**Görev:**
Enbiya Suresi 33. ayetteki yörünge iddiası ve ona verilen cevapla ilgili yazıyı kaldığı yerden sürdürün.

**Belge Bölümü:**
☆ ☆ ☆
Her Biri Bir Yörüngede(Dünyanın Dönüşü)

Mucize İddiası: 
Geceyi, gündüzü, Güneş’i ve Ay’ı yaratan O’dur. Her biri bir yörüngede yüzüp giderler. 
21-Enbiya Suresi 33  
Ayette "her biri" diye çevirdiğimiz kelimenin Arapça’sı "küllü"dür. Bu kelime "hepsi, her biri" anlamlarına gelmektedir. Arapça’da adedi iki olan nesneler için "tesniye" denilen ayrı kelimeler kullanılır. Ayette, Güneş ve Ay olmak üzere iki gök cisminin yörüngedeki hareketlerinden bahsedilir. Oysa ayette "tesniye" kullanılmaması en az üç tane gök cismine işaret edildiğini akla getirmektedir. Gece ve gündüzün oluştuğu yerin Dünya olduğu düşünülürse ayetin işaret ettiği diğer gök cisminin Dünya olduğu anlaşılır.  
Ayette yörünge diye çevirdiğimiz kelimenin Arapça’sı ise "felek"tir. Bu kelimeyle "yıldızların, gezegenlerin hareket ettiği yörünge" belirtilmektedir.
http://www.mucizeler.com/2011/03/her-biri-bir-yorungede/ 
Reddiyem:


Ayette üç tane gök cisminden değil, dört tane varlıktan bahsediliyor ve bunlar arasında Dünya yok! Gece,gündüz,Güneş ve Ay… Aksi durumda mucize değil, dilbilgisi hatası olurdu, iki tane gökcismi sayıp, tesniye kullanmaması hata değil de nedir? Ama herhangi bir hata yoktur zira “küllü”ye gece ve gündüz de dahildir. Gece ve gündüz Kur’an’a göre Güneş’ten ayrı varlıklardır zaten, yani meydana geliş nedenleri Güneş değil. Zaten mucizecilerin verdikleri bu ayetten de açıkça anlaşılıyor bu, “geceyi, gündüzü Güneş’i ve Ay’ı yaratandır” deniliyor. Hepsi ayrı ayrı yaratılmışlar.
☆ ☆ ☆
**Kayıtlı Veriler:**
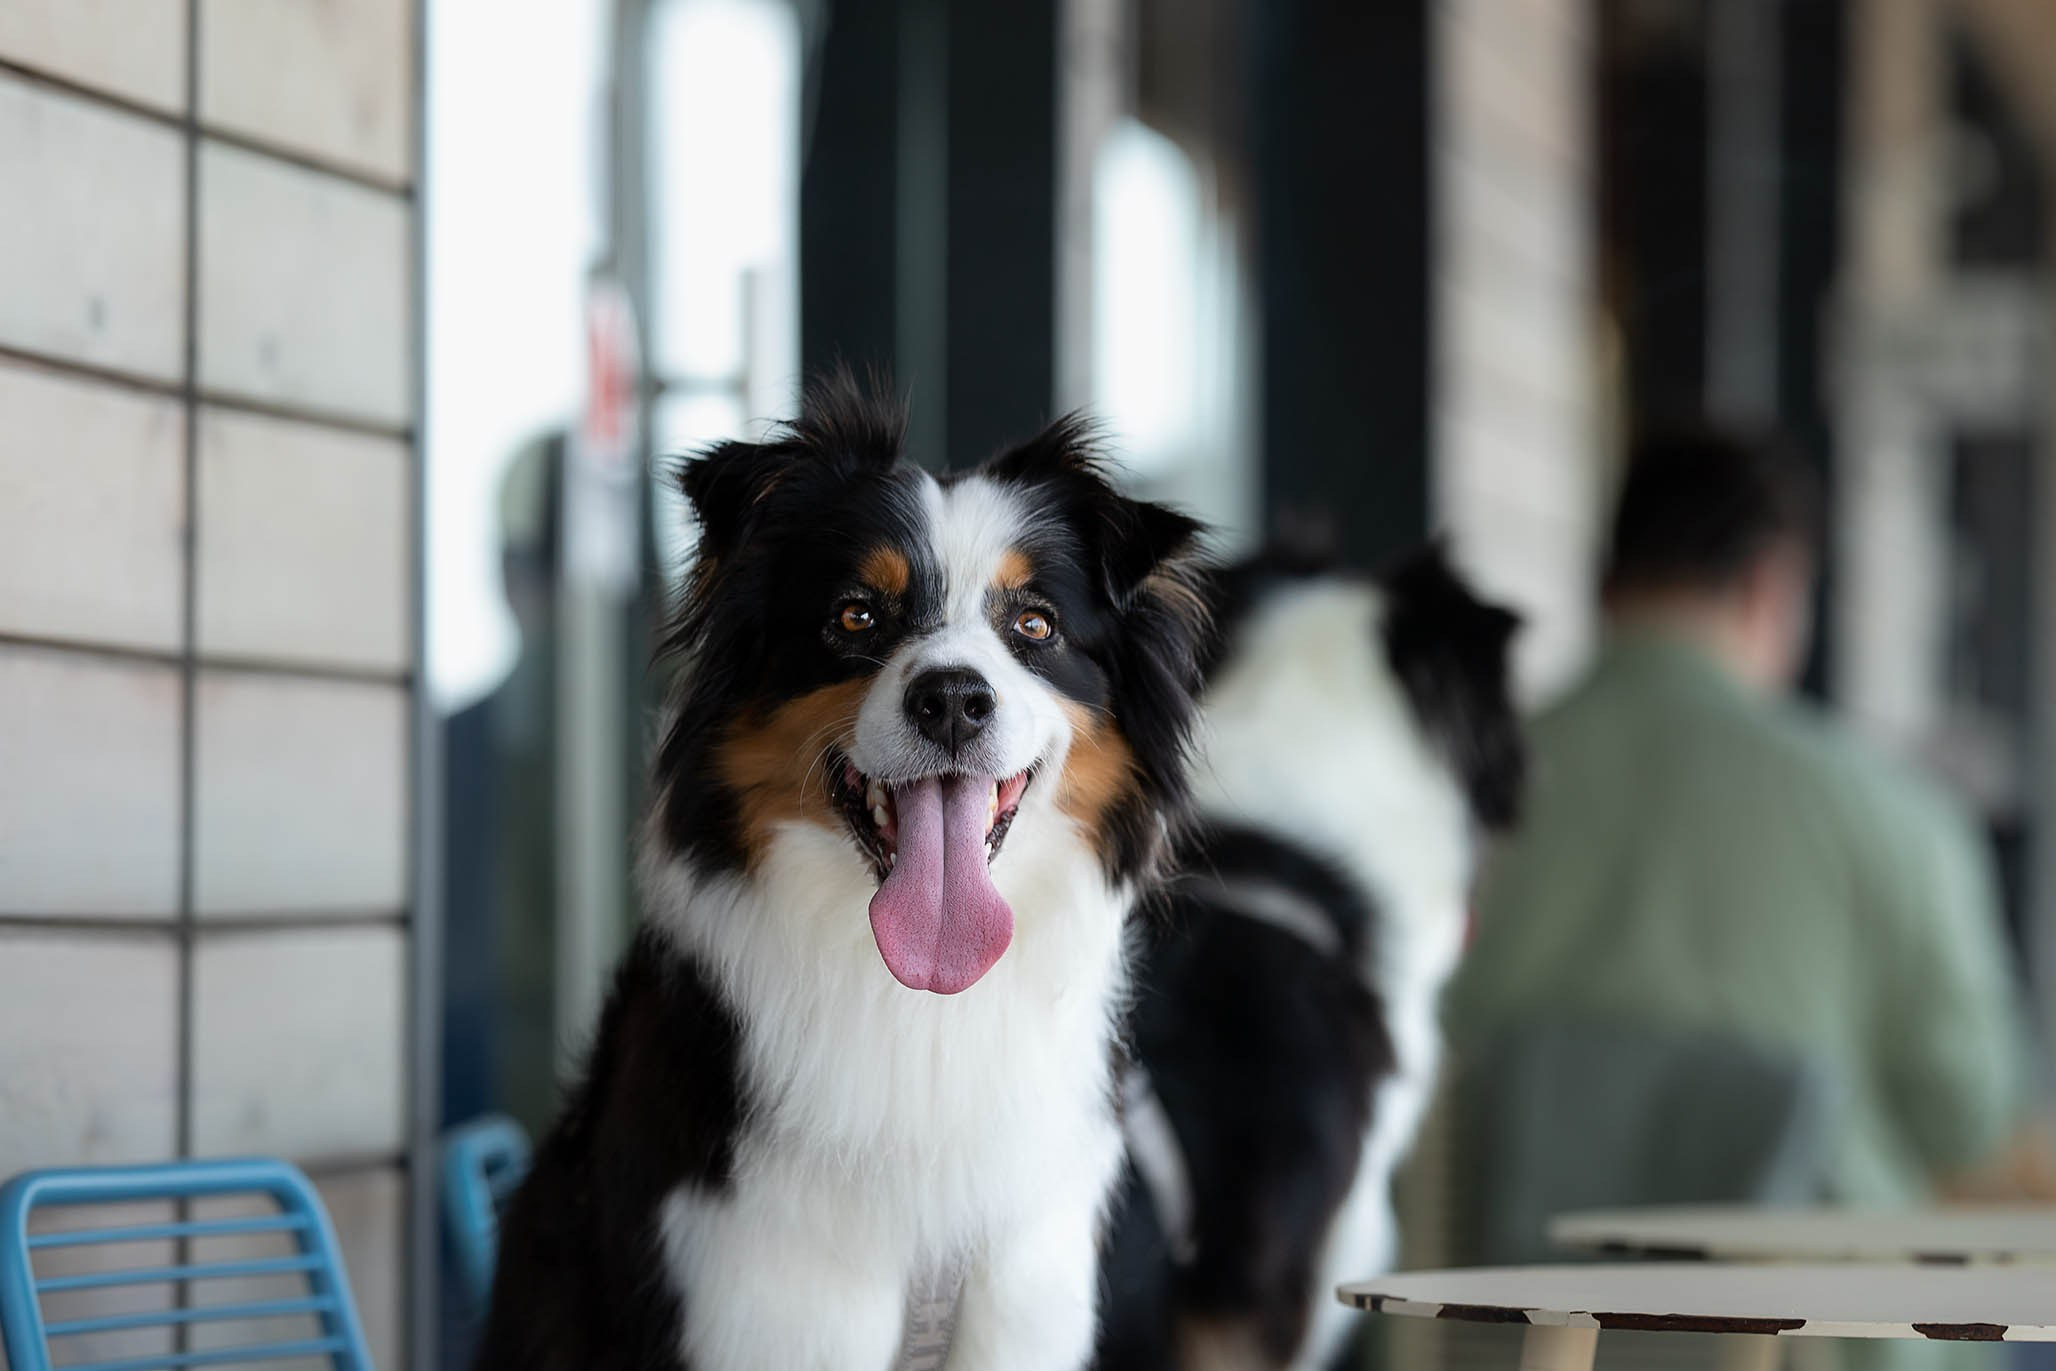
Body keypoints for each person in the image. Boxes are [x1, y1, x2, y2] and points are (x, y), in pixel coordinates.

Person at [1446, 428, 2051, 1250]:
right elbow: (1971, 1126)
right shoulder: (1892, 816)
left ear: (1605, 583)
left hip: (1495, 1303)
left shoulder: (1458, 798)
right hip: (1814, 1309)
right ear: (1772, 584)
☆ ☆ ☆
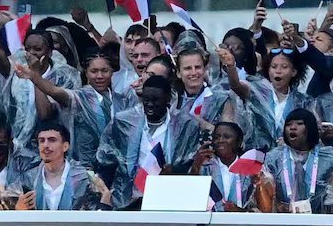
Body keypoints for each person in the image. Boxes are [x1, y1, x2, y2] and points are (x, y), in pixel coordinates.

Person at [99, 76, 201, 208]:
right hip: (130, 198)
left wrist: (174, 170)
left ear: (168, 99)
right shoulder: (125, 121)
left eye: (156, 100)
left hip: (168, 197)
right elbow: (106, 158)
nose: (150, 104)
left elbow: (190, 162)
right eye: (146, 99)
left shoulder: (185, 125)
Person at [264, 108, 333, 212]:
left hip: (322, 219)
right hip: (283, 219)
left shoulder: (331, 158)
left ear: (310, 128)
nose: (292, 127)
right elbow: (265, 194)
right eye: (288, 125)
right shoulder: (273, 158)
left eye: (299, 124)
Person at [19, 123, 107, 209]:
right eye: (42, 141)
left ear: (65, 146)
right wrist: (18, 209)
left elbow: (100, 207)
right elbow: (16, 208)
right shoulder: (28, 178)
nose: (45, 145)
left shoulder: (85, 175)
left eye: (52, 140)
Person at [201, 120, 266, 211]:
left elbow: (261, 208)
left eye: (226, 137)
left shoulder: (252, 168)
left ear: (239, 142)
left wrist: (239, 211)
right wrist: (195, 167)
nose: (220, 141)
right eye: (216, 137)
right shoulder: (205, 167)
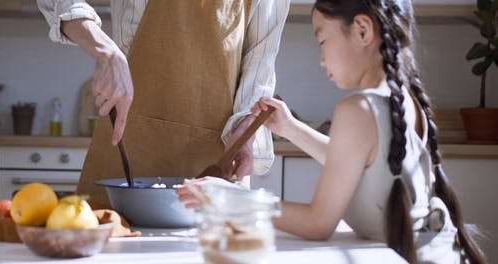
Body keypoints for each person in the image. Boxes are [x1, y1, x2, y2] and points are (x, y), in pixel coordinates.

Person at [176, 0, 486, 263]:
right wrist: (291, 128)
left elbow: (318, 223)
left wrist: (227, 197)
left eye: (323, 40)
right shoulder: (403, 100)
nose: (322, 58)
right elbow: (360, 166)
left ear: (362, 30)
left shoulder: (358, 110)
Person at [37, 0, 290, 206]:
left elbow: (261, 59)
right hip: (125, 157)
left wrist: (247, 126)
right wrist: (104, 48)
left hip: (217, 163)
☆ ☆ ☆
**Alıştırma Çıktısı:**
Gece ve Gündüz, Ay ile Güneş gibi bir yörüngede yüzüyorlarmış ayete göre, demek ki, Güneş doğunca gündüz olmuyor, gündüz olunca Güneş çıkıyor. Güneş ve Ay gibi Gece ve Gündüz de gelip gidiyorlar.Başka ayetlerden de bu anlaşılmakta, yeri gelince değineceğim.

Güneş her sabah ortaya çıkar her akşam kaybolur, o kaybolduktan sonra Ay ortaya çıkar ve her sabah yok olur. Sırayla gelip giderler, milyonlarca yıldır hep böyle olmuştur, sırası şaşmaz. Gece ve gündüz de aynı şekilde, birbiri ardınca akar gider. Belli saatlerde gece, belli saatlerde de gündüz olur, bu her gün böyledir, bunların da sırası şaşmaz. Gece ve gündüz tam da ayetin dediği gibi, gelip gitmiyor mu, bunlar birbiri ardınca akmıyorlar mı?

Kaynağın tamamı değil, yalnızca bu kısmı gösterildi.